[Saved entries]

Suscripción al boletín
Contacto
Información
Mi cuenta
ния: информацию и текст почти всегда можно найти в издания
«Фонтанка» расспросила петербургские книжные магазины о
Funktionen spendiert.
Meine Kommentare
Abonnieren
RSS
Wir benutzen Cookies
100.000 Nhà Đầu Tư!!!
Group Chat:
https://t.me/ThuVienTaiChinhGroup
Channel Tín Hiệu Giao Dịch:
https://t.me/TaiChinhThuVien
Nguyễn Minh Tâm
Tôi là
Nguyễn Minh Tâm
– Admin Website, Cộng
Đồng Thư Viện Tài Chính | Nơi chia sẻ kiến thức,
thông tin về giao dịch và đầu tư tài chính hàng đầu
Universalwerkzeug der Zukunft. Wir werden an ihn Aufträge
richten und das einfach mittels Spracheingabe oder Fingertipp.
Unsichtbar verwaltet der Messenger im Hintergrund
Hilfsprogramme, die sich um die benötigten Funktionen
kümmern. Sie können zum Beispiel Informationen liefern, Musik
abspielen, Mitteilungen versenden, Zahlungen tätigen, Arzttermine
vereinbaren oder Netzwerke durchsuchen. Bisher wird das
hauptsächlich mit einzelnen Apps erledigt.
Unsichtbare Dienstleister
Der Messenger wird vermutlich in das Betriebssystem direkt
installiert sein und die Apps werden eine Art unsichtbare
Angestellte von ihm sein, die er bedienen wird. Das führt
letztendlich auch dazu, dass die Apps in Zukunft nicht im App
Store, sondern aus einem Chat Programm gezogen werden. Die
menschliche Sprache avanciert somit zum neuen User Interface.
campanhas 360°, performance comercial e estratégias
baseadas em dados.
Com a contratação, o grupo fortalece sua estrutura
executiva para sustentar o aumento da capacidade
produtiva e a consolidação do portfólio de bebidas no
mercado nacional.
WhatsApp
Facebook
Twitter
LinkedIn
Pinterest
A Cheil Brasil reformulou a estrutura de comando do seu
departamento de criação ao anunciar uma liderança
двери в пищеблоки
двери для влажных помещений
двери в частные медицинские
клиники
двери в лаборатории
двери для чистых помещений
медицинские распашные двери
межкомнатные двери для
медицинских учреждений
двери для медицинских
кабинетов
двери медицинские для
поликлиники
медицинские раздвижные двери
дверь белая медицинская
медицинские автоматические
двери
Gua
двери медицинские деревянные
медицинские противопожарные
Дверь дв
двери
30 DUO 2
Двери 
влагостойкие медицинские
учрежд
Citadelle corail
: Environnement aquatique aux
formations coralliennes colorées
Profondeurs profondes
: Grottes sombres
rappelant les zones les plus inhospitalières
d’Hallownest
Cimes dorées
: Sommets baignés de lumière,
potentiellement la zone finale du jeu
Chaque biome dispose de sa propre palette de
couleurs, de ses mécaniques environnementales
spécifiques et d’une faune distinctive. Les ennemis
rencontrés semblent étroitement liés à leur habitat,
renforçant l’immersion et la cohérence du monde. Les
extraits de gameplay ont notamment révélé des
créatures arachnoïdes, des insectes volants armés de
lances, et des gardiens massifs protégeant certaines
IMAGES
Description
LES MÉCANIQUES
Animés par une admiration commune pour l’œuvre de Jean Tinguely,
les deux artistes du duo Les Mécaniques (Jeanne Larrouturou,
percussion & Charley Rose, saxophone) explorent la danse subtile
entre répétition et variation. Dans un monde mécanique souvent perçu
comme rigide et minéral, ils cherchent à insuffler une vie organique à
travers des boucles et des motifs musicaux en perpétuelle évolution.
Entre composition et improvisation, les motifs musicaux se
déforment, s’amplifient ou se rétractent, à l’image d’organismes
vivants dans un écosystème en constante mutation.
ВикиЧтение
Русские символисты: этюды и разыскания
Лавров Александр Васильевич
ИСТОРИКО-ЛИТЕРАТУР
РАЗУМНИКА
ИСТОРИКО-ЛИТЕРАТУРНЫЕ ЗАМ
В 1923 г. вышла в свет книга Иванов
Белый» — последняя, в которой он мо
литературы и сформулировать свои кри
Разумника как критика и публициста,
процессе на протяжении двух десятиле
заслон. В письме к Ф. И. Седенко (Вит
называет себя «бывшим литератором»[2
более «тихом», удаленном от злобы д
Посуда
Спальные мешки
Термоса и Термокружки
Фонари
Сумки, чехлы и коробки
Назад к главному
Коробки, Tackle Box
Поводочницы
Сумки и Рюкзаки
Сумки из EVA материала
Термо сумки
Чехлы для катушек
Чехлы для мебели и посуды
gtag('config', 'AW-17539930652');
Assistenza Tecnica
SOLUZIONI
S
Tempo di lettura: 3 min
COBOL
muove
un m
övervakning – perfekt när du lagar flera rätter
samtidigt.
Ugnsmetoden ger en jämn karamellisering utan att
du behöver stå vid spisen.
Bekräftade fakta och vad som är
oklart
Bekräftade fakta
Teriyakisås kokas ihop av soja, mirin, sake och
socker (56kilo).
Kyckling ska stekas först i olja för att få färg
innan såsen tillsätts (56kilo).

_EXERCISE BRIEF_
All lines above that contain "https" are required in the answer.

_EXERCISE SOLUTION_
https://t.me/ThuVienTaiChinhGroup
https://t.me/TaiChinhThuVien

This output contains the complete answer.